CONSIGNA DEL EJERCICIO:
Transcribe sin cambios el fragmento del documento de origen que arranca en las palabras "Una de las cosas" y termina justo después de "cuenta Dal Masetto.".

DOCUMENTO DE ORIGEN:
※

Nando Varela Pagliaro
Acaba
de publicar Imitación de la fábula,
una novela en la que Vito, un hombre agobiado por sus recuerdos, decide
abandonar su departamento en la ciudad y partir en ómnibus rumbo al sur. Ahí se
encuentra con una niña misteriosa que lo acompaña en su viaje a través del
bosque patagónico. Junto a ella, en el camino se irán cruzando con sucesivos
personajes que le resultarán tan familiares, como si alguna vez ya hubieran
sido parte de su vida, de su pasado, ese pasado que es la fuente inagotable de
la narrativa de Antonio Dal Masetto. Un mediodía de sol furioso, el autor de La tierra incomparable nos recibe en su
departamento austero en el barrio de Recoleta, dispuesto a hablar de su nuevo
libro.
“Yo trabajo desde el
desorden absoluto. Arranco por cualquier lado y en general no sé bien en qué
dirección voy. Sé que tengo una idea, que quiero decir algo, pero no tengo
necesariamente la historia. Empiezo tomando apuntes y a veces apilo tal
cantidad de papeles que después me da miedo porque no sé cómo ordenarlos. Luego
llega un momento en el que siento la necesidad de acomodar todo eso. Ahí es
cuando abro el baúl, empiezo a sacar los papelitos y defino en qué capítulo
puede ir cada cosa. Después de ese proceso, al final sólo queda lo necesario.
Una de las cosas que me impongo es tratar de ser lo más económico que pueda en
cuanto a la cantidad de material utilizado. Si puedo decir algo con diez
palabras porque voy a decirlo con veinte, mejor decirlo con diez”, cuenta Dal Masetto.
-¿Qué lo llevó a
elegir la fábula como formato para narrar esta historia?

※

DATOS DISPONIBLES:
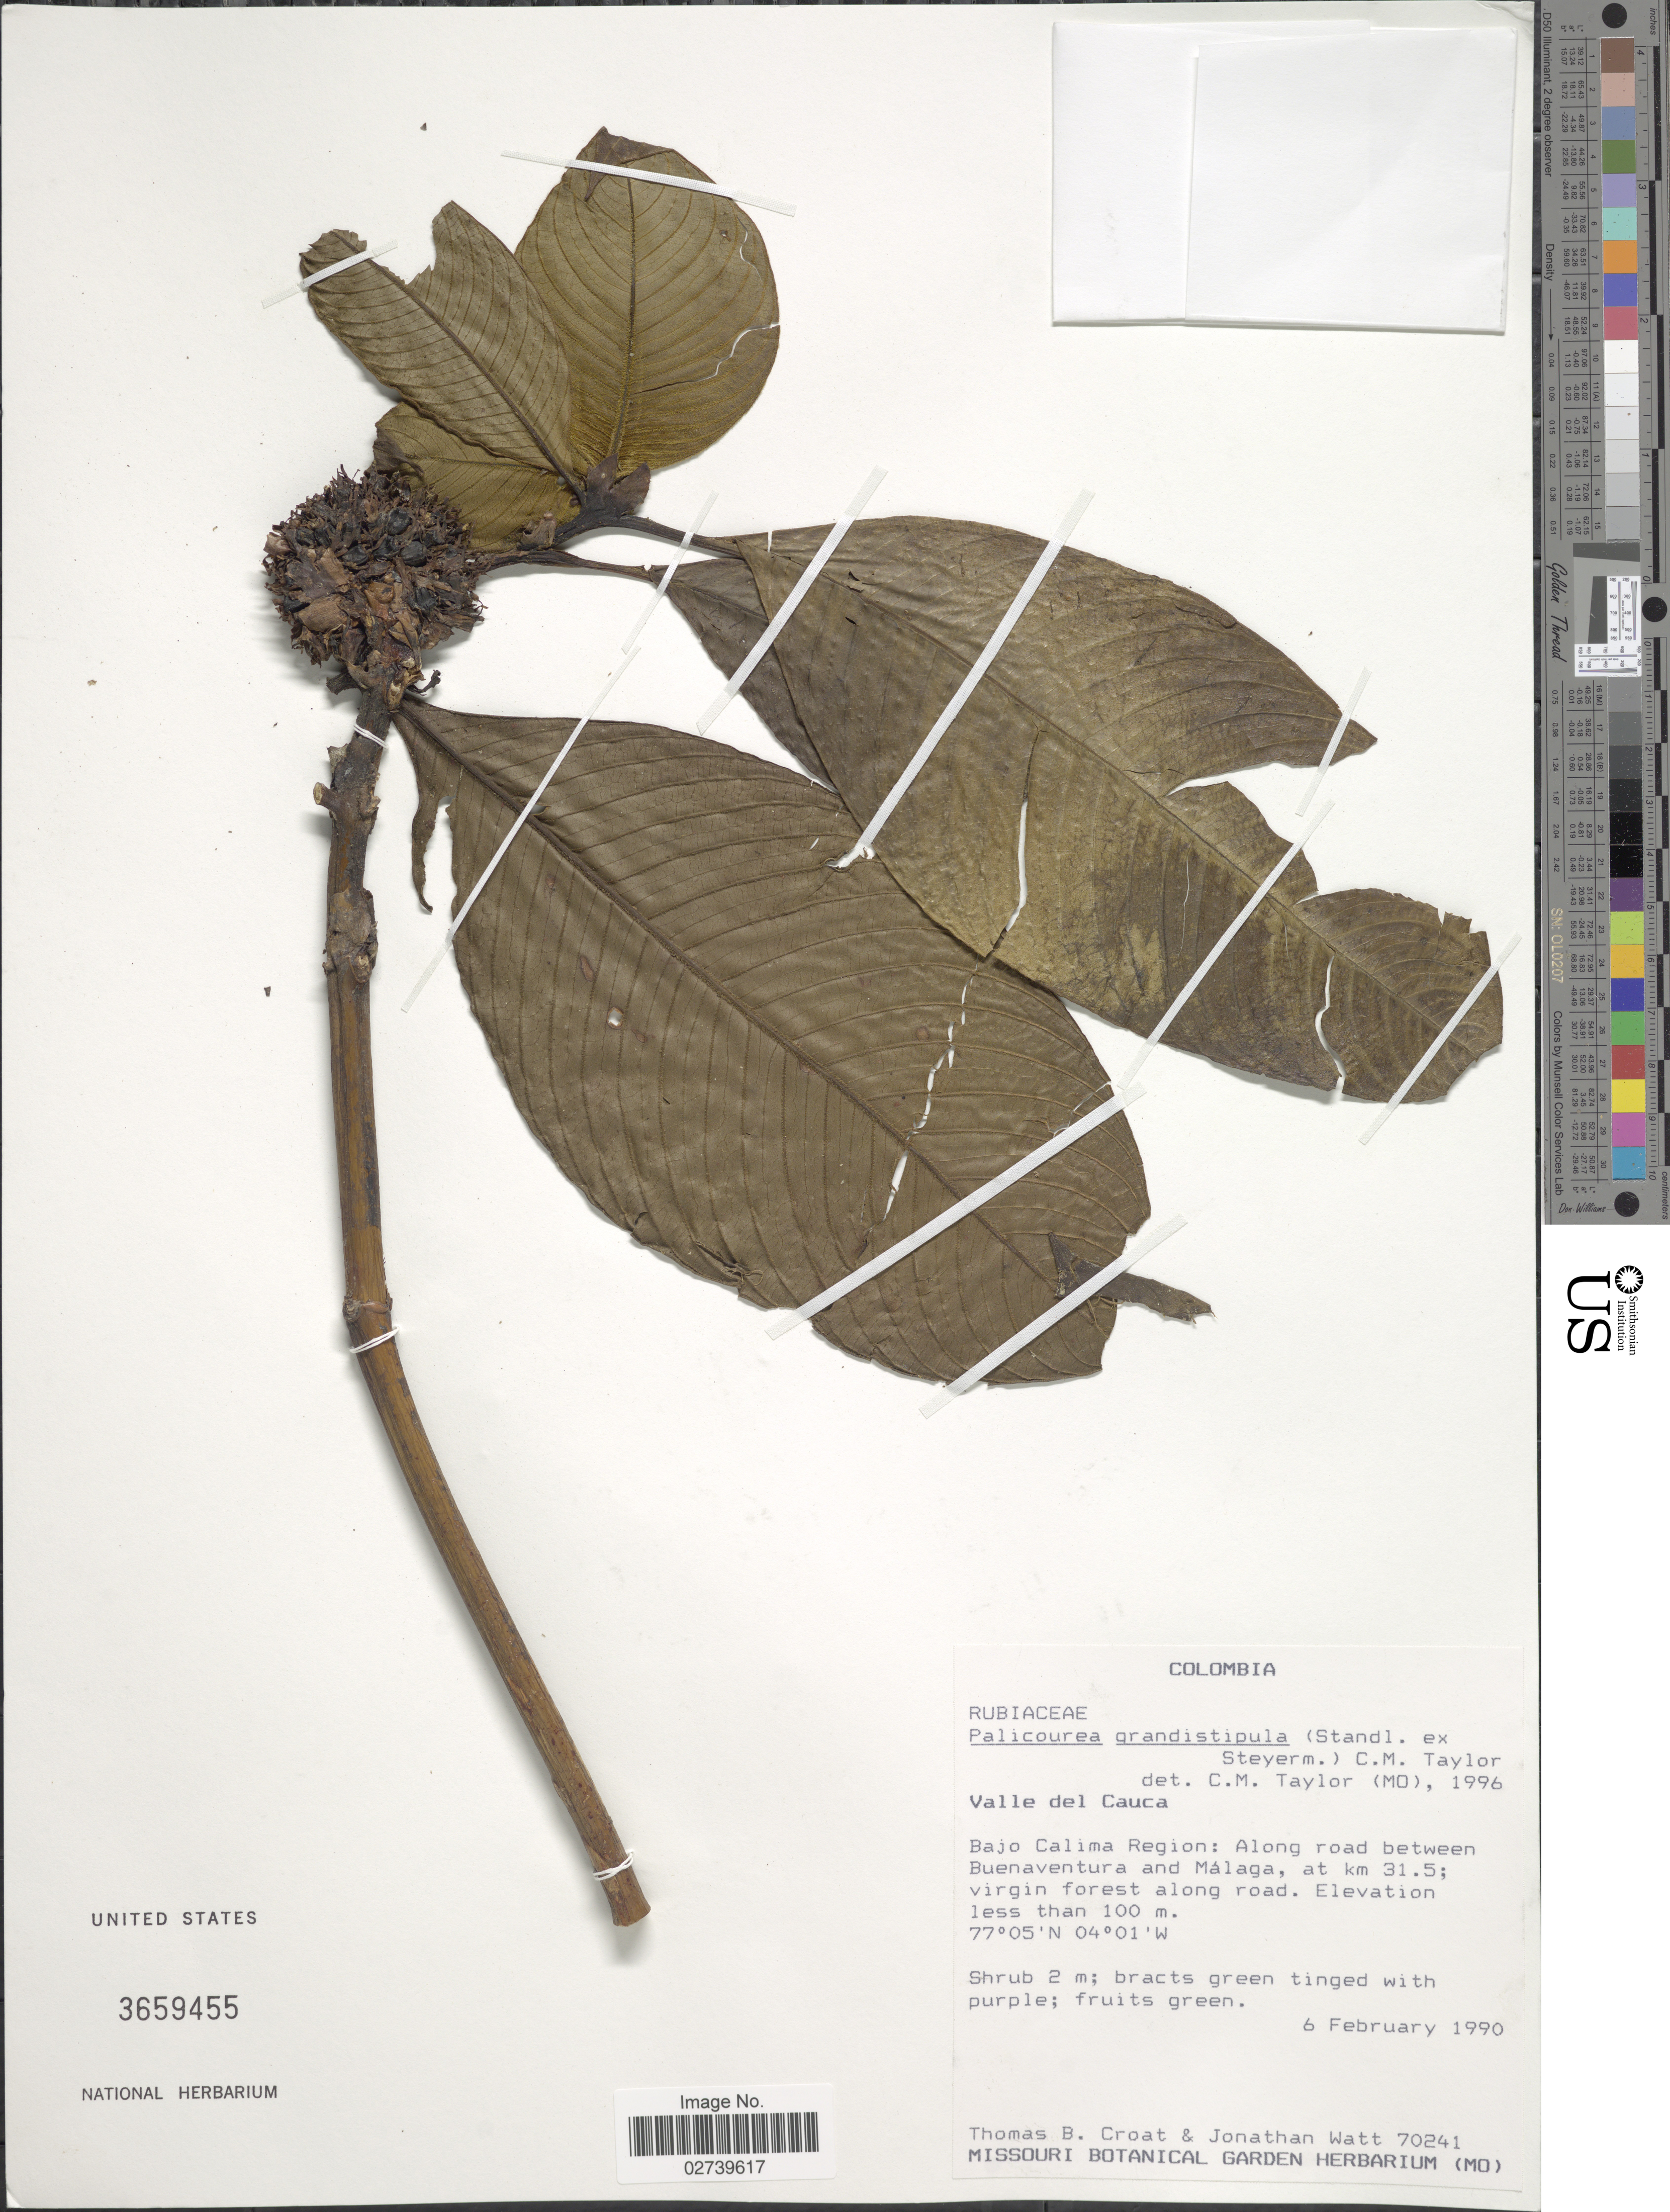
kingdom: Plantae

※

RESPUESTA DEL EJERCICIO:
Una de las cosas que me impongo es tratar de ser lo más económico que pueda en
cuanto a la cantidad de material utilizado. Si puedo decir algo con diez
palabras porque voy a decirlo con veinte, mejor decirlo con diez”, cuenta Dal Masetto.